Alasan KIP Kuliah Bisa Dicabut dari Mahasiswa, Catat Agar Tidak Kehilangan Hak
Alasan KIP Kuliah Bisa Dicabut dari Mahasiswa, Catat Agar Tidak Kehilangan Hak. Kartu Indonesia Pintar (KIP) Kuliah adalah salah satu inisiatif pemerintah untuk memberikan dukungan pendidikan. Program ini ditujukan bagi mahasiswa yang berasal dari keluarga dengan kondisi ekonomi yang kurang mampu atau rentan.
KIP Kuliah biasanya disalurkan dalam bentuk bantuan biaya pendidikan serta tunjangan hidup untuk membantu mahasiswa dalam proses belajar mereka. Bantuan ini berlaku antara 2 hingga 8 semester, tergantung pada jenis studi yang diambil. Mahasiswa yang menerima bantuan ini harus mematuhi berbagai ketentuan dan kewajiban agar tetap mendapatkan manfaat tersebut. Lantas, apakah mungkin KIP Kuliah bisa dicabut? Berikut adalah penjelasannya.
Apakah KIP Kuliah Bisa Dicabut?
Menurut informasi dari website resmi Kemendikti Saintek, para penerima KIP Kuliah diharuskan menandatangani surat pernyataan yang mengungkapkan komitmen mereka untuk aktif berpartisipasi dalam tridarma perguruan tinggi yang mereka ikuti. Bantuan KIP Kuliah dapat dihentikan, ditarik, atau dibatalkan jika mahasiswa tidak mengikuti aturan yang telah ditetapkan. Ketentuan yang mengatur tentang pencabutan ini tercantum dalam Persesjen PIP Nomor 10 Tahun 2022, khususnya bagian huruf G.
Berikut adalah beberapa alasan yang dapat menyebabkan pencabutan KIP Kuliah yang perlu diketahui oleh mahasiswa.
1. Mahasiswa meninggal, putus studi, atau tidak melanjutkan pendidikan
Dalam situasi ini, mahasiswa tentu tidak lagi memenuhi syarat sebagai penerima bantuan, sehingga KIP Kuliah akan dihentikan atau dicabut secara otomatis.
2. Pindah universitas tanpa prosedur resmi
Mahasiswa yang berpindah tanpa mengikuti prosedur administrasi yang benar tidak akan terdaftar lagi sebagai peserta program, sehingga bantuan yang diterima tidak bisa diteruskan.

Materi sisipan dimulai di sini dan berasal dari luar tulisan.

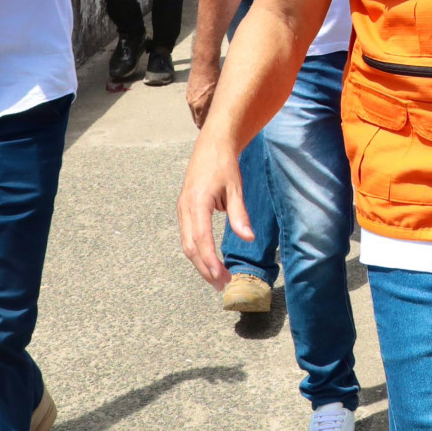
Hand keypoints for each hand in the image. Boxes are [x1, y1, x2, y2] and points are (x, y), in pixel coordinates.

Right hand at [177, 132, 249, 287]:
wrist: (211, 145)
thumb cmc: (224, 164)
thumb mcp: (235, 187)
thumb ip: (240, 213)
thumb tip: (248, 238)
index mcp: (197, 201)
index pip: (201, 238)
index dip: (209, 259)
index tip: (219, 276)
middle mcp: (185, 208)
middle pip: (191, 246)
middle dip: (205, 268)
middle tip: (223, 285)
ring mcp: (183, 210)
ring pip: (188, 244)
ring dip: (201, 263)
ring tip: (218, 278)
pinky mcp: (185, 210)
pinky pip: (188, 236)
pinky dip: (198, 251)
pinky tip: (210, 261)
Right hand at [185, 64, 218, 127]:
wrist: (204, 63)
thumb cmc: (215, 77)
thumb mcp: (219, 93)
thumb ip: (217, 106)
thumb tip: (221, 115)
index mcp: (200, 106)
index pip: (200, 124)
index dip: (206, 128)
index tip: (213, 131)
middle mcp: (193, 103)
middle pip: (197, 119)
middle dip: (203, 124)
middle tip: (212, 126)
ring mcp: (189, 97)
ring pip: (195, 112)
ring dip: (201, 114)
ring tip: (209, 115)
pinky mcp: (189, 92)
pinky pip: (193, 104)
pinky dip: (199, 106)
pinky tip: (205, 103)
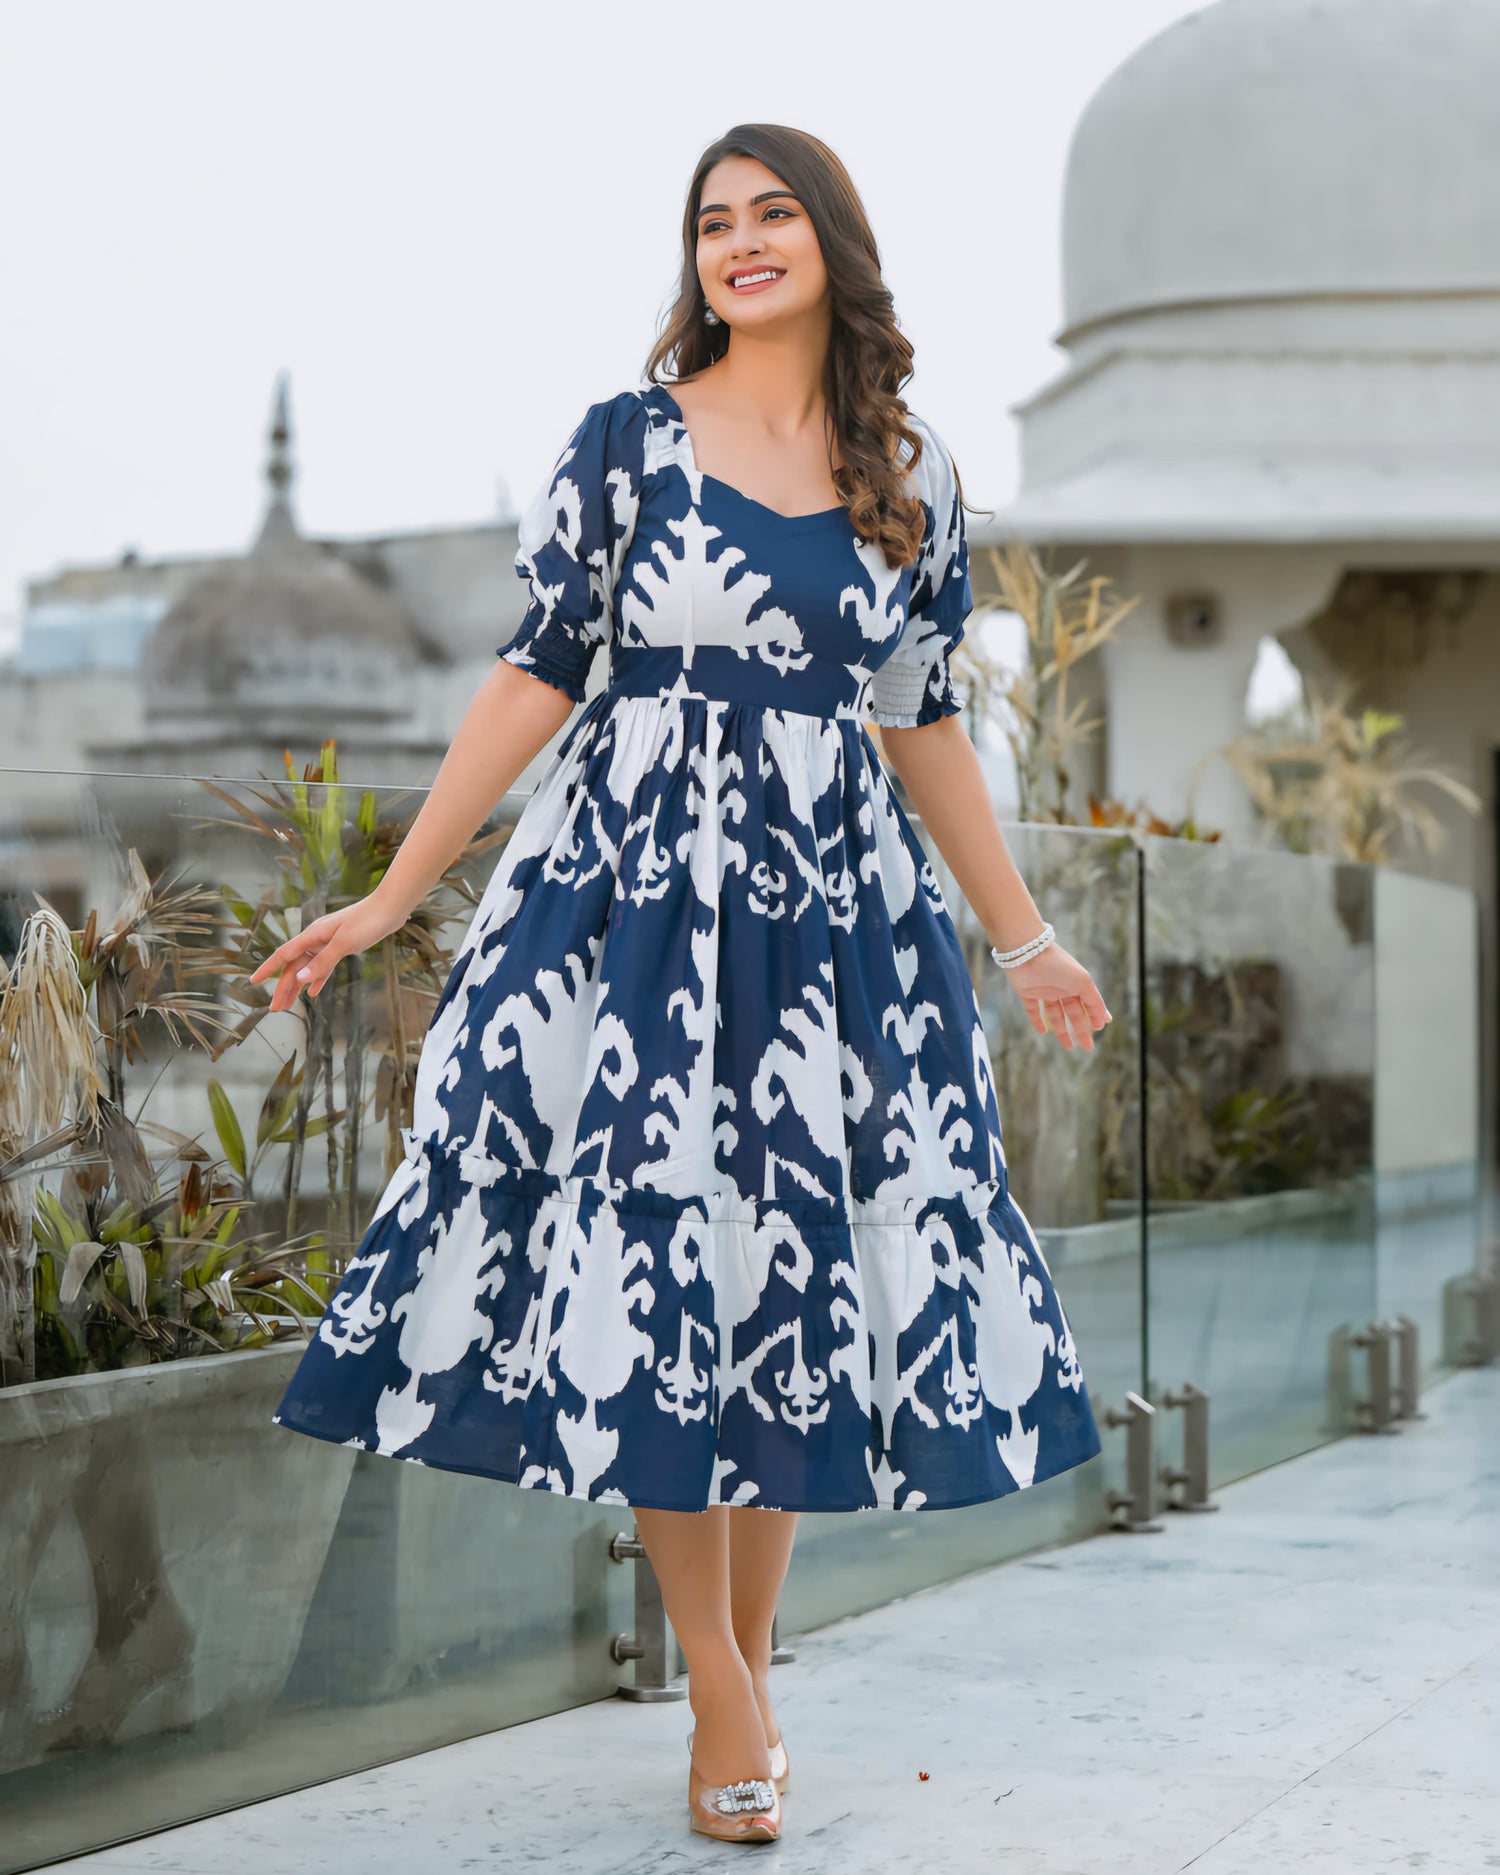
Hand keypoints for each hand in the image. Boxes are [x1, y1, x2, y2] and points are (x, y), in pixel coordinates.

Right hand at [248, 893, 408, 1012]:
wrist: (389, 908)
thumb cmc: (367, 921)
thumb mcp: (344, 944)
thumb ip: (322, 962)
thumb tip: (300, 979)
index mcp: (312, 935)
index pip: (284, 955)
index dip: (268, 969)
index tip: (253, 981)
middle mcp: (316, 939)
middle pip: (294, 966)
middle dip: (283, 987)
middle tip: (275, 1008)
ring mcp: (327, 943)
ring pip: (307, 968)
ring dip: (297, 986)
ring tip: (288, 1004)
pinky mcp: (340, 946)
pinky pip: (322, 966)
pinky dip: (316, 979)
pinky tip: (312, 992)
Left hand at [1001, 940, 1112, 1050]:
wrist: (1027, 952)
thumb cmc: (1059, 965)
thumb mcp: (1083, 983)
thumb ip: (1094, 1001)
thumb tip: (1106, 1020)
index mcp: (1077, 983)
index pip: (1089, 1003)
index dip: (1095, 1015)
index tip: (1100, 1028)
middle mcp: (1062, 987)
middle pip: (1074, 1013)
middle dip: (1082, 1030)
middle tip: (1088, 1047)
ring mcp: (1044, 990)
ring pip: (1055, 1014)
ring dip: (1062, 1030)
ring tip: (1070, 1047)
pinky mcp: (1027, 992)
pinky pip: (1033, 1009)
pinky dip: (1037, 1021)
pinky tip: (1043, 1032)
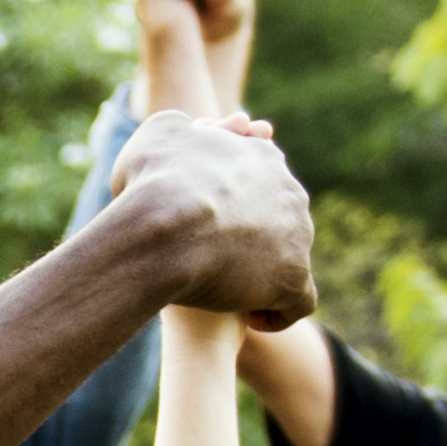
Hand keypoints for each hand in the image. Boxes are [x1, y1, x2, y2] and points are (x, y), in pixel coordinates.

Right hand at [110, 109, 315, 329]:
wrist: (163, 230)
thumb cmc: (149, 186)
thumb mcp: (156, 138)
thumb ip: (177, 130)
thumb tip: (189, 129)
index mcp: (261, 155)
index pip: (260, 174)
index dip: (235, 197)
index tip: (210, 216)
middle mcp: (289, 190)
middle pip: (280, 216)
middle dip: (254, 234)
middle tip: (217, 255)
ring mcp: (297, 234)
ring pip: (290, 257)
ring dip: (263, 272)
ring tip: (228, 288)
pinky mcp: (293, 278)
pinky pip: (297, 300)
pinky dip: (277, 311)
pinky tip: (250, 317)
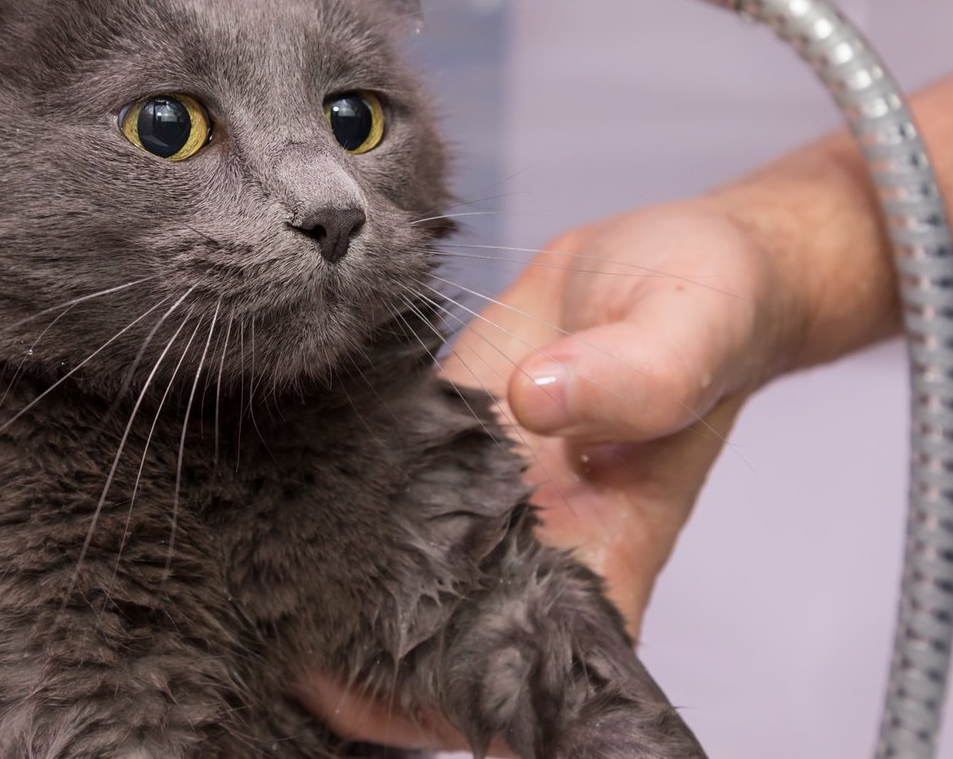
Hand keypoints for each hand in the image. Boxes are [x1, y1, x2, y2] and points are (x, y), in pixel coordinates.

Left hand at [296, 150, 897, 748]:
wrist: (667, 254)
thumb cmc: (710, 310)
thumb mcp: (687, 331)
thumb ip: (630, 376)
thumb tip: (535, 402)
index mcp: (599, 555)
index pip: (525, 672)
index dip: (445, 700)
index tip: (362, 685)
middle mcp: (527, 544)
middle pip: (435, 644)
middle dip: (356, 659)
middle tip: (269, 635)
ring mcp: (471, 494)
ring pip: (389, 574)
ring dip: (325, 588)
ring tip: (242, 583)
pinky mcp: (432, 437)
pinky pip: (371, 487)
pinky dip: (321, 503)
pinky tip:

3. Peningkatan status ekonomi
Jika seorang mahasiswa mendapatkan peningkatan yang signifikan dalam kondisi finansial, bantuan dapat dicabut. Contohnya, mahasiswa yang menunjukkan gaya hidup mewah atau memiliki asset di luar kriteria penerima tidak lagi memenuhi syarat bantuan.
4. Durasi studi melebihi batas yang ditentukan
KIP Kuliah menyediakan beasiswa selama 8 semester untuk program D4 dan S1, serta 6 semester untuk program D3. Jika mahasiswa melewati batas waktu studi yang telah ditetapkan, maka bantuan akan dihentikan agar dana dapat dialokasikan untuk mahasiswa lain.
5. Tidak memenuhi standar akademik
Mahasiswa harus menjaga Indeks Prestasi Kumulatif (IPK) minimum 3,00 setiap semesternya. Jika tidak memenuhi standar ini, bantuan KIP Kuliah bisa dicabut sesuai aturan yang berlaku, sebab penerima diharap untuk terus aktif dan memiliki prestasi akademik yang baik.
6. Melakukan tindakan ilegal
Bantuan KIP Kuliah akan berakhir jika mahasiswa terlibat dalam tindakan yang melanggar hukum atau norma etika. Penyedia bantuan akan segera menghentikan dukungan secara otomatis untuk menjaga kepercayaan pada program.
7. Perubahan status pernikahan
Pemerintah tidak melarang mahasiswa yang menerima beasiswa untuk menikah. Namun, jika mahasiswa menikah, tanggung jawab finansial akan beralih kepada pasangan, sehingga mahasiswa dianggap mampu secara finansial dan bantuan KIP Kuliah dapat dihentikan.
8. Mengambil cuti akademik lebih dari dua semester
Mahasiswa yang mengambil cuti lebih dari dua semester tanpa alasan kesehatan tidak lagi memenuhi syarat untuk menerima KIP Kuliah, karena bantuan ini ditujukan untuk mahasiswa yang aktif dan berkelanjutan dalam menjalani studi.